NorthKoreaThe Obama Administration is touting the latest United Nations sanctions as a milestone against North Korea’s nuclear and missile programs. We’d like to believe it too, but a close look at the draft Security Council resolution offers many reasons to doubt.
The resolution would double the number of blacklisted North Korean individuals and state entities, adding Pyongyang’s atomic-energy and space agencies. Luxury goods banned from export to North Korea would grow to include watches, yachts and snowmobiles. A ban on sales of aviation fuel targets state-owned airline Air Koryo, while a ban on sales of rocket fuel targets Kim Jong Un’s missile program.

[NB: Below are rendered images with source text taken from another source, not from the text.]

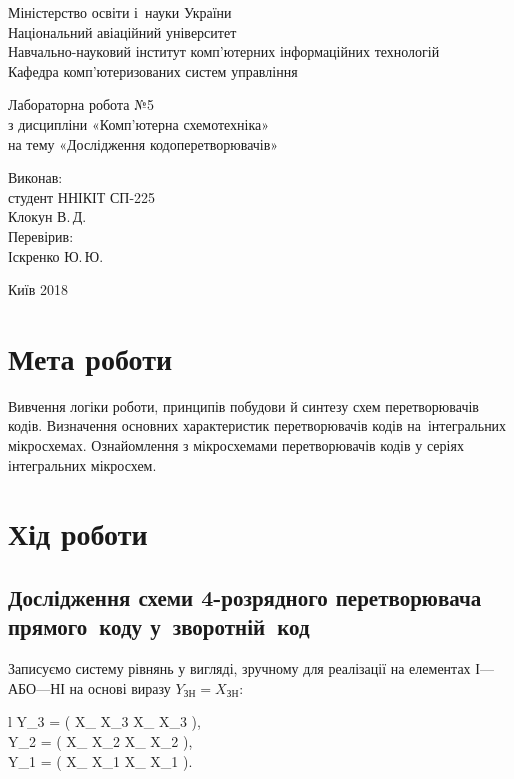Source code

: \documentclass[a4paper,oneside,DIV=12,12pt,headings=normal]{scrartcl}
\begin{document}
	\begin{titlepage}
	\centering
		Міністерство освіти і~науки України\\
		Національний авіаційний університет\\
		Навчально-науковий інститут комп'ютерних інформаційних технологій\\
		Кафедра комп'ютеризованих систем управління

		\vspace*{\fill}

		Лабораторна робота №5\\
		з дисципліни «Комп'ютерна схемотехніка»\\
		на тему «Дослідження кодоперетворювачів»

		\vspace*{\fill}
		
		\begin{flushright}
			Виконав:\\
			студент ННІКІТ СП-225\\
			Клокун В.\,Д.\\
			Перевірив:\\
			Іскренко Ю.\,Ю.
		\end{flushright}

		Київ 2018
	\end{titlepage}

	\section{Мета роботи}
		Вивчення логіки роботи, принципів побудови й синтезу схем перетворювачів кодів. Визначення основних характеристик перетворювачів кодів на~інтегральних мікросхемах. Ознайомлення з мікросхемами перетворювачів кодів у серіях інтегральних мікросхем.

	\section{Хід роботи}
		\subsection{Дослідження схеми 4-розрядного перетворювача прямого~коду у~зворотній~код}
			Записуємо систему рівнянь у вигляді, зручному для реалізації на елементах І—АБО—НІ на основі виразу $Y_{\text{ЗН}} = X_{\text{ЗН}}$:
			\begin{IEEEeqnarray*}{l}
				Y_3 = \neg \left( X_{} \land X_3 \lor \neg X_{} \land \neg X_3 \right), \\
				Y_2 = \neg \left( X_{} \land X_2 \lor \neg X_{} \land \neg X_2 \right), \\
				Y_1 = \neg \left( X_{} \land X_1 \lor \neg X_{} \land \neg X_1 \right).
			\end{IEEEeqnarray*}
\end{document}

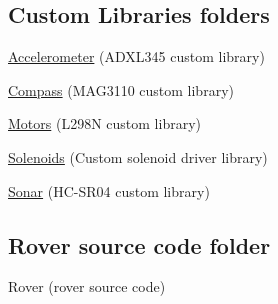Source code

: \subsection*{Custom Libraries folders}


\begin{DoxyItemize}
\item \hyperlink{class_accelerometer}{Accelerometer} (A\+D\+X\+L345 custom library)
\item \hyperlink{class_compass}{Compass} (M\+A\+G3110 custom library)
\item \hyperlink{class_motors}{Motors} (L298\+N custom library)
\item \hyperlink{class_solenoids}{Solenoids} (Custom solenoid driver library)
\item \hyperlink{class_sonar}{Sonar} (H\+C-\/\+S\+R04 custom library)
\end{DoxyItemize}

\subsection*{Rover source code folder}


\begin{DoxyItemize}
\item Rover (rover source code) 
\end{DoxyItemize}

More significant are efforts to cut Pyongyang’s access to hard currency and smuggled weapons technology. The sanctions expand the list of banned arms and dual-use goods, and they require states to inspect all cargo transiting their territory to or from North Korea by sea, air or land. They would also squeeze North Korean mineral exports, including coal and iron ore, which in 2014 accounted for 53% of Pyongyang’s $2.8 billion in exports to China, per South Korean state figures.
Overall the blacklist of North Korean proliferators is growing by only 12 individuals and 20 entities to a total of 64; the U.N.’s former blacklist on Iran was far larger at 121. In any case, none of these matter if China won’t rigorously enforce them—which it has never done.
There are other loopholes and oversights. The nominal ban on North Korean mineral exports applies only to purchases that demonstrably fund illicit activities, rather than “livelihood purposes.” Yet money is fungible, so Chinese coal purchases excused on livelihood or humanitarian grounds will still channel hundreds of millions of dollars to the regime.
The sanctions also do nothing about the Chinese oil transfers that keep the Kim regime alive. Or Chinese purchases of textiles from mostly state-run North Korean factories that have quadrupled to $741 million a year since 2010 and recently ensnared Australian surf brand Rip Curl in a supply-chain controversy. Or the 50,000-plus North Korean laborers overseas, largely in China and Russia, earning some $230 million a year for their masters in Pyongyang.
U.S. officials say China has new incentive to back sanctions because it wants to block South Korea’s recent moves to deploy the U.S.-built Thaad missile-defense system. That may be why China wants to look cooperative, but the new sanctions aren’t enough to justify walking back on Thaad. China still views the North as a political buffer against South Korea, a thorn in the side of Japan and the U.S., and a diplomatic card to play at the U.N. So China has long played a double game of rhetorically deploring North Korea’s nuclear program while propping it up in practice.
The better way to squeeze the North is closer cooperation among Washington, Seoul and Tokyo to sanction Chinese banks that facilitate trade with Pyongyang. This worked a decade ago until the Bush Administration fell for more of China’s diplomatic promises. China won’t get serious about stopping North Korea until it sees that the U.S. and its allies are serious.